Second, although we were successful in identifying zero-dose risk groups in the pooled analysis, 67% of all zero-dose children in the sample were classified as part of the lowest risk group. This may be due to indicators of vulnerability not included in the analysis or due to the fact that some children do not belong to a specific and well-defined risk group. Further investigation is necessary—possibly using other indicators—as well as a general strengthening of health services, combined with population interventions, in order to ensure that those children are not missed.
Third, the highest zero-dose prevalence found in a risk group from the pooled tree was 42%. One could argue that this is a low prevalence for a more traditional application of a classification algorithm, especially if used as a prediction tool. Considering that our main goal was to identify the risk groups, not to create predictions, and since zero-dose prevalence tends to be really low in most countries, we believe that 42% represent a significantly high prevalence from a public health perspective.
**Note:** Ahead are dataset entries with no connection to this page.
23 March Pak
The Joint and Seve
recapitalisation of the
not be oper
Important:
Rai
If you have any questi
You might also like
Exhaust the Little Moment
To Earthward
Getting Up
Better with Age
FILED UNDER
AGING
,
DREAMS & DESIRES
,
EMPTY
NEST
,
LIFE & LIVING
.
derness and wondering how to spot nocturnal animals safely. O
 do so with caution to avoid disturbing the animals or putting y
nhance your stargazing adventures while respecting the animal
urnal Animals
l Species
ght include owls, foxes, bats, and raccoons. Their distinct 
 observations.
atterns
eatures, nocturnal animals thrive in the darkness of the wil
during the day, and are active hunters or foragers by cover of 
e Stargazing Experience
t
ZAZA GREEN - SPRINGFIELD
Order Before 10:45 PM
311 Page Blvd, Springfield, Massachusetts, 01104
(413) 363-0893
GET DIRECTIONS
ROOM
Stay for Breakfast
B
Fourth, the choice of using a double misclassification cost was arbitrary and the final tree is dependent on that choice. As a sensitivity analysis, we tested other adjustment weights (1, 3, 4, and 5). For 1, no risk groups were identified. For 3 to 5, a very similar tree was created, but the last split (if the child was born in a health facility) was not present. Therefore, the final message remains valid, but with the caveat that the last split should be interpreted with caution.